First Interstate's Linnet Deily: Her Star Shines at Texas Unit
After weathering a protracted downturn at First Interstate Bank of Texas, Linnet Deily has emerged as a rising star at First Interstate Bancorpand is leading a Lone Star State expansion drive.
Ms. Deily reached three milestones during the past year. Following $706 million of losses during 1988 and 1989, the Houston-based unit racked up $46 million of profits in 1990. Ms. Deily, already its president and chief operating officer, was named chief executive in the fall. And late this June, she engineered its first major acquisition in years.
These events put Ms. Deily, 46, in an enviable position in the banking world. One of the highest-ranking female banking executives in the nation, Ms. Deily also presides over a growing, $6 billion-asset bank whose 2.35% annualized return on assets during the second quarter towered over the ROA of the industry at large.
And it represents a sweet homecoming for Ms. Deily, who was raised in the small north Texas town of McKinney. Holding a master's degree in international management from the University of Texas at Dallas, Ms. Deily first rose to prominence in the banking world at the former Republic-Bank Dallas, where she led the international management division.
She joined First Interstate in 1981, and later was placed in charge of the lead bank's North American division. Ms. Deily was named president of the Texas unit in November 1988.
A self-described delegator, cheerleader, and promoter, Ms.

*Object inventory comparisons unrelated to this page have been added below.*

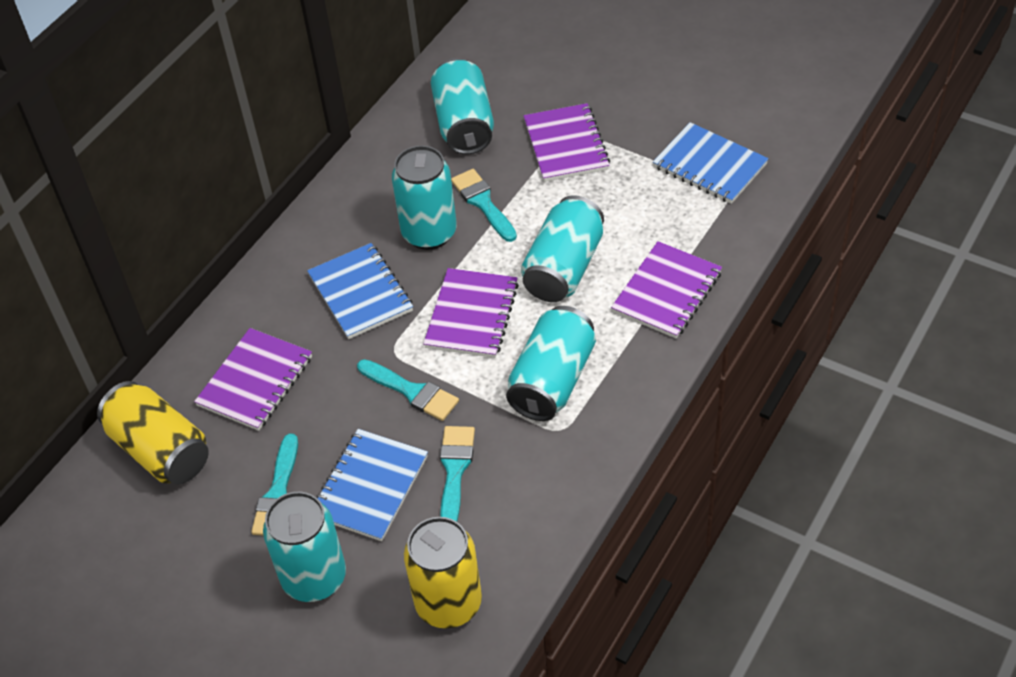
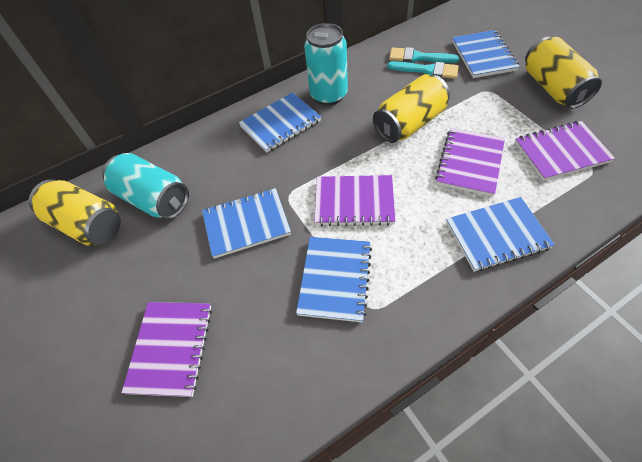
blue notebook: [307,243,413,339] [316,429,428,541] [653,122,769,204] = 3 -> [202,188,291,259] [239,92,321,153] [296,237,372,322] [446,197,555,272] [452,30,520,78] = 5
turquoise brush: [251,433,298,536] [357,359,459,421] [440,426,475,522] [451,169,517,242] = 4 -> [387,61,459,79] [389,47,459,63] = 2
turquoise can: [263,492,346,602] [392,145,457,250] [431,58,494,154] [506,306,596,421] [521,195,604,302] = 5 -> [102,153,189,219] [304,23,348,106] = 2
yellow can: [97,381,209,485] [404,517,482,629] = 2 -> [29,179,121,246] [373,74,450,143] [525,37,602,109] = 3

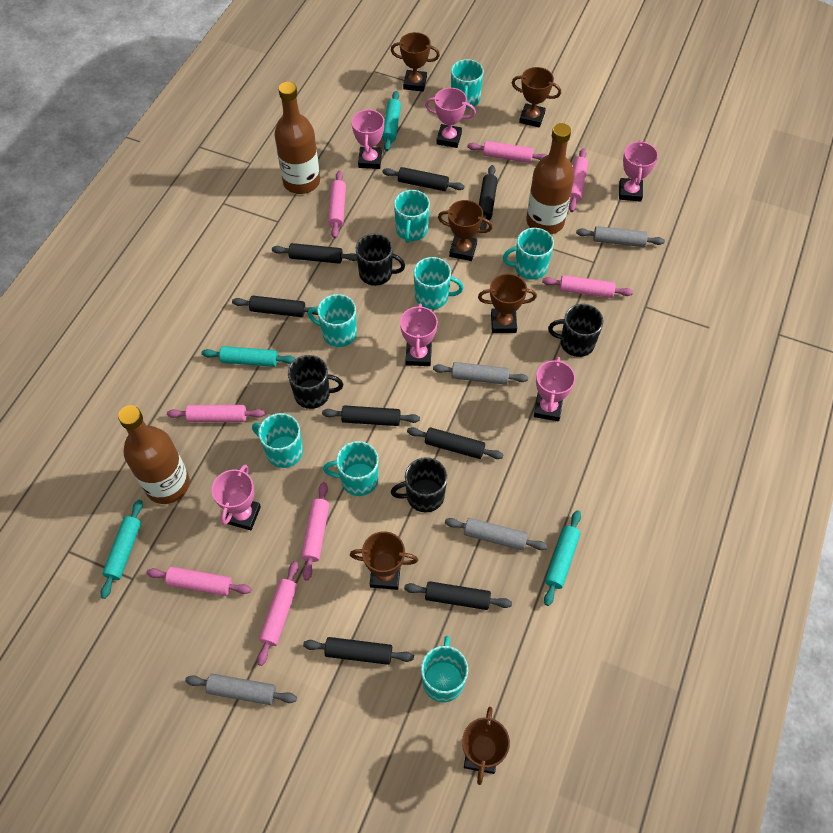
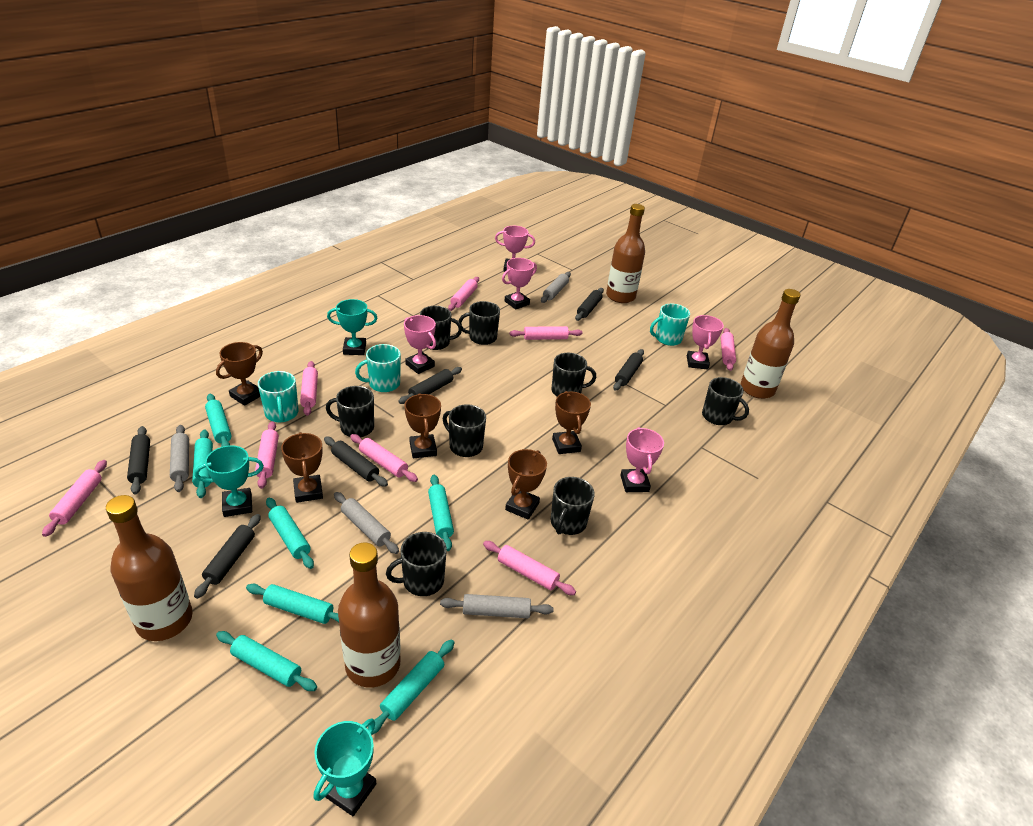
black mug: [288,355,343,409] [356,234,405,286] [391,457,447,513] [548,304,604,357] = 4 -> [326,386,374,437] [386,532,447,596] [420,306,462,350] [443,404,486,457] [459,301,500,345] [550,477,595,535] [551,353,596,396] [702,377,749,425] = 8
black rolling pin: [232,296,318,317] [272,243,357,264] [303,637,414,665] [322,405,420,426] [382,167,464,191] [404,581,512,610] [407,427,503,459] [479,165,498,230] = 8 -> [127,426,150,494] [194,514,261,599] [324,436,388,487] [398,367,462,404] [575,288,604,321] [613,349,644,391] = 6
brown bottle: [118,405,190,504] [274,82,320,194] [526,123,574,234] = 3 -> [106,495,193,641] [338,542,401,688] [606,204,645,303] [741,289,800,399] = 4
brown trophy: [350,531,418,590] [391,32,440,92] [438,200,493,261] [462,707,510,785] [478,274,537,333] [512,67,561,128] = 6 -> [216,342,263,406] [281,432,323,503] [405,393,441,458] [505,449,547,519] [552,391,591,454] = 5
pink trophy: [212,464,261,530] [351,108,384,169] [400,303,438,366] [425,88,476,148] [534,357,575,421] [619,140,658,202] = 6 -> [404,315,436,374] [495,226,535,272] [502,258,537,310] [620,427,664,492] [687,315,724,370] = 5
turquoise mug: [252,413,303,468] [308,294,357,347] [323,441,379,496] [394,190,430,243] [414,257,464,309] [421,636,468,702] [451,59,484,108] [503,228,554,280] = 8 -> [258,371,299,422] [355,344,401,392] [650,304,690,346] = 3
turquoise rolling pin: [100,500,143,599] [202,346,296,367] [382,91,401,151] [544,510,581,606] = 4 -> [192,430,213,498] [205,394,232,447] [216,631,317,691] [246,583,339,624] [266,498,314,569] [368,639,454,735] [428,475,454,551] = 7
turquoise trophy: none = 0 -> [195,445,264,517] [314,718,376,816] [327,299,378,355] = 3

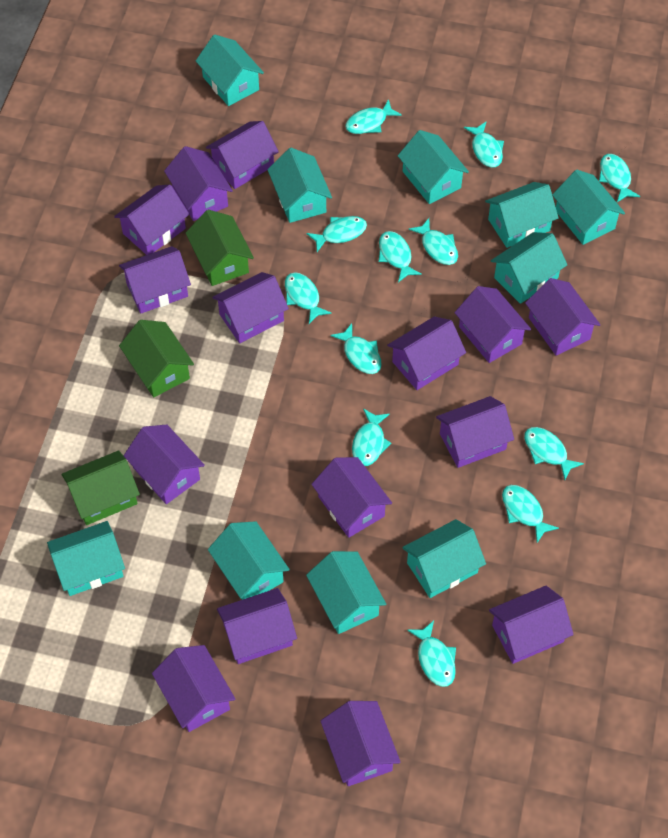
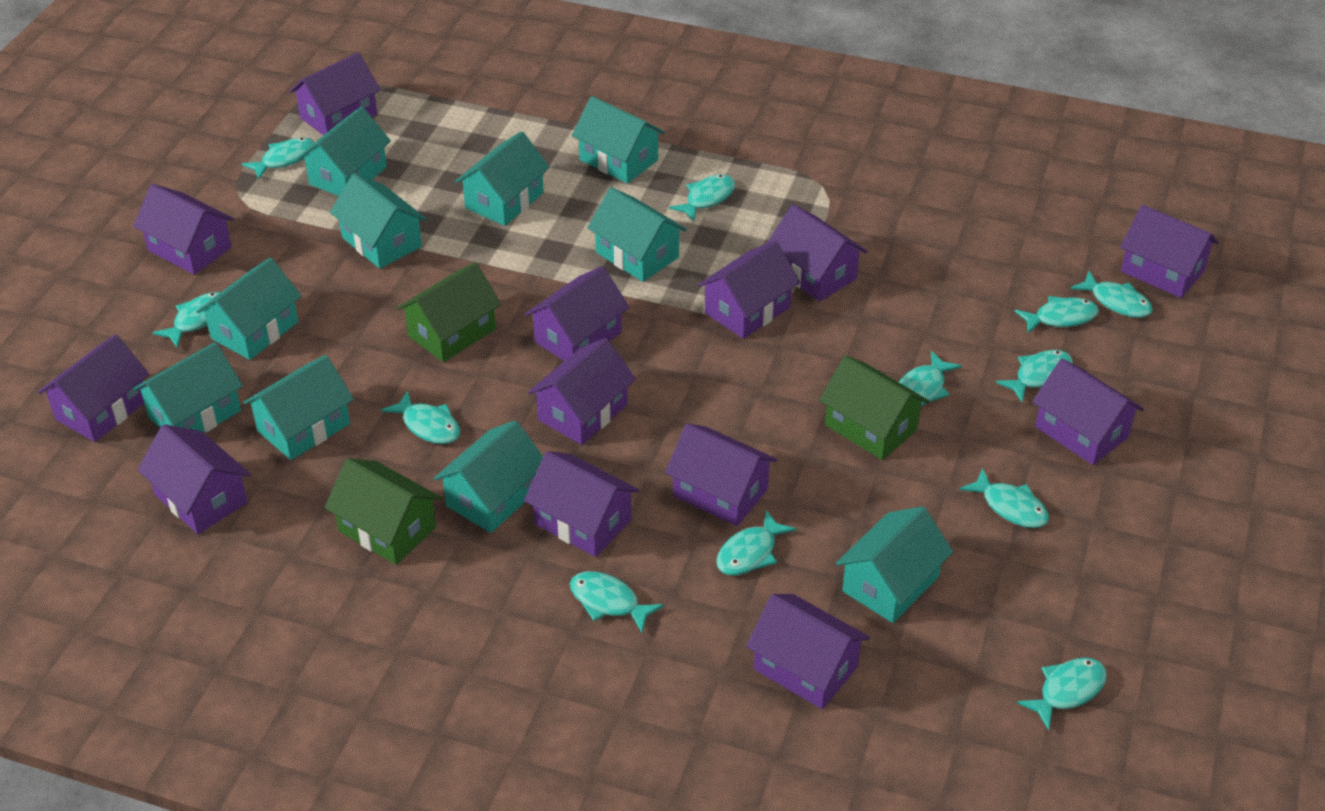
purple house: [114,185,189,255] [119,246,191,314] [124,425,205,504] [152,645,235,732] [164,146,233,221] [206,121,279,189] [213,272,289,343] [217,588,297,664] [311,457,392,538] [320,701,401,786] [387,316,466,390] [436,396,514,468] [454,286,531,363] [489,586,574,664] [525,278,600,356] = 15 -> [38,334,149,442] [133,184,234,275] [137,424,251,534] [289,53,381,135] [524,451,640,557] [525,266,629,361] [528,338,636,445] [665,423,777,526] [698,241,800,339] [746,594,870,709] [767,204,867,302] [1032,359,1144,465] [1120,205,1219,298] = 13

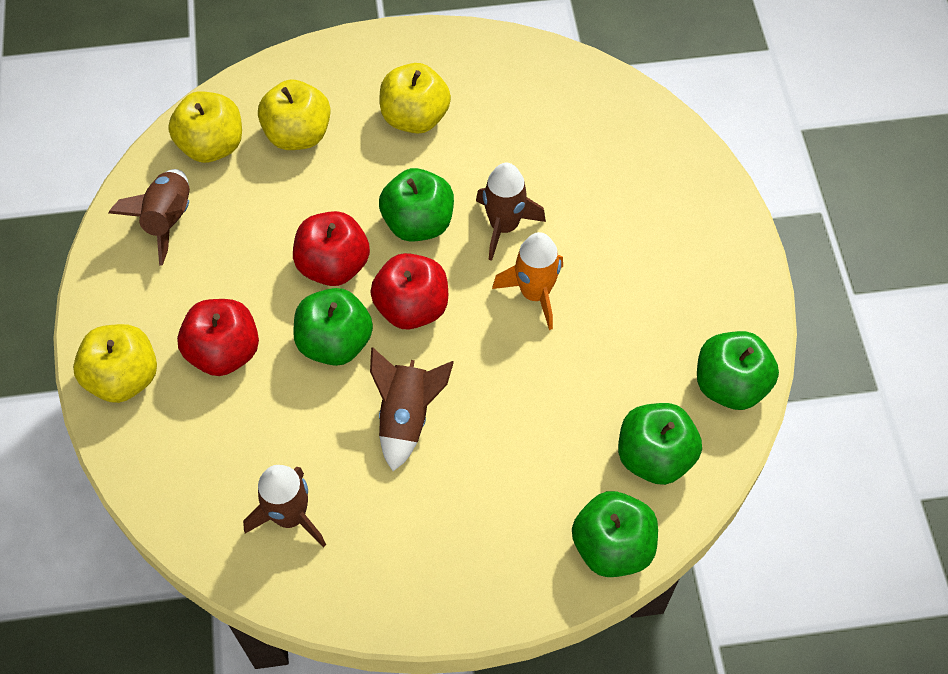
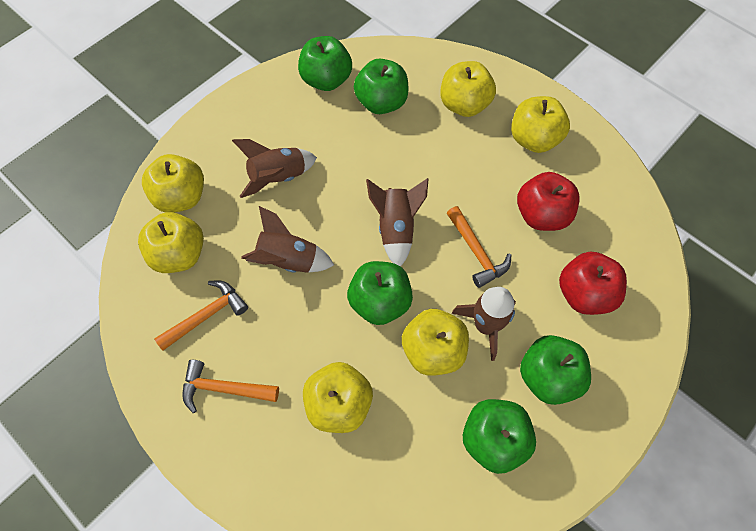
orange hammer: none = 0 -> [154,280,248,351] [182,360,279,413] [447,206,511,288] = 3
orange rocket: [492,232,563,330] = 1 -> none = 0
red apple: [177,299,259,376] [293,211,370,286] [370,253,448,329] = 3 -> [517,172,580,231] [559,252,627,315] = 2
yellow apple: [73,324,157,403] [168,91,242,163] [258,79,331,150] [380,63,451,134] = 4 -> [138,212,204,273] [142,154,204,212] [303,362,373,433] [402,309,469,376] [440,61,496,117] [511,96,570,153] = 6

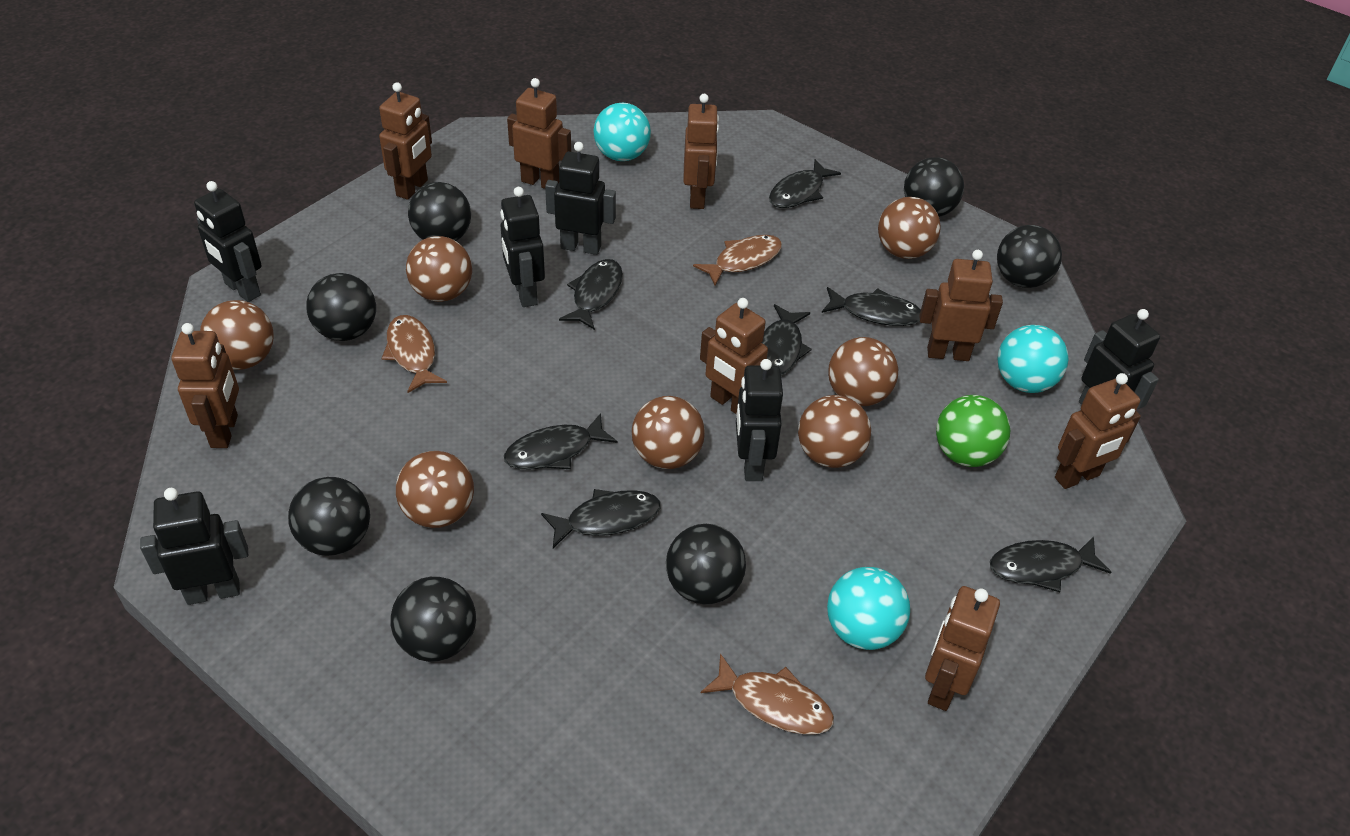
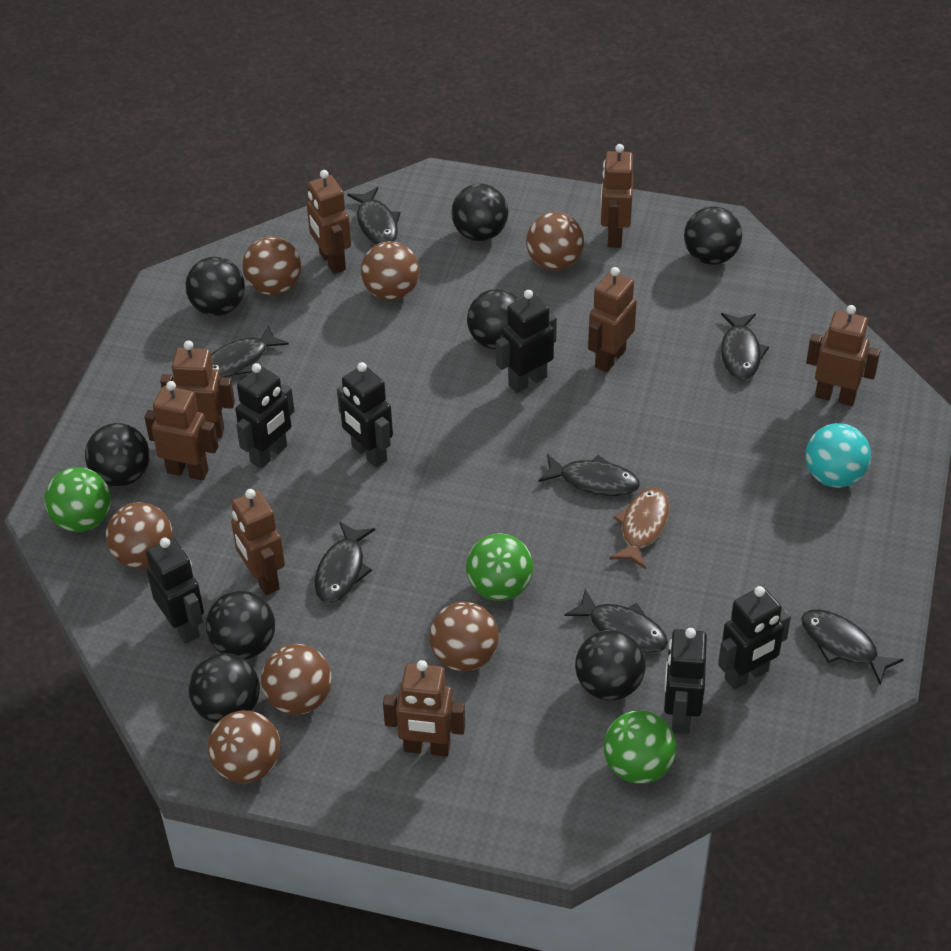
black ball: [288,477,370,556] [306,273,376,341] [390,577,476,662] [408,182,471,241] [666,524,746,605] [904,157,964,217] [997,225,1062,288] = 7 -> [85,423,150,487] [185,257,245,316] [189,653,260,723] [206,591,275,659] [451,184,508,241] [467,289,520,349] [575,630,646,701] [684,206,742,265] = 8
brown fish: [382,315,447,393] [693,235,782,286] [701,653,834,734] = 3 -> [609,488,670,569] = 1
green ball: [936,395,1011,467] = 1 -> [45,467,111,532] [466,533,533,601] [603,711,676,784] = 3
turquoise ball: [593,103,651,161] [827,567,910,650] [998,325,1069,393] = 3 -> [805,423,871,488] = 1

Deily in a recent interview said her management style is "giving people opportunities to make things happen." The executive said she spends a lot of time visiting First Interstate's Texas branches and customers, explaining, "You learn a lot more out in the field than you do sitting in the office."
Since becoming chief executive of First Interstate's Texas unit, Ms. Deily also has assumed duties at the parent company. She commutes to Los Angeles and sits on First Interstate's managing committee, which meets monthly to consider strategic issues.
But most of Ms. Deily's responsibilities are in Texas, where significant challenges lie ahead.
Committed to Loan Growth
Her larger quest is booking loans. The $3.13 billion of average loans First Interstate Texas held during the second quarter of 1991 represents a 32% plunge from 1988, the year when First Interstate entered Texas through the acquisition of Allied Bancshares Inc., Houston.
Reversing the decline is especially important because First Interstate Texas cannot forever rely on tax benefits as a source of reported profits. During the first half of 1991, for example, 56%, or $30 million, of the Texas unit's profits of $53.5 million were derived from tax breaks.
The tasks at hand apparently are to the liking of Ms. Deily, who earlier this year said she had "always wanted" the chief executive's responsibilities. "My long-range goals revolve around First Interstate Texas," she said. "We've got a lot more to do."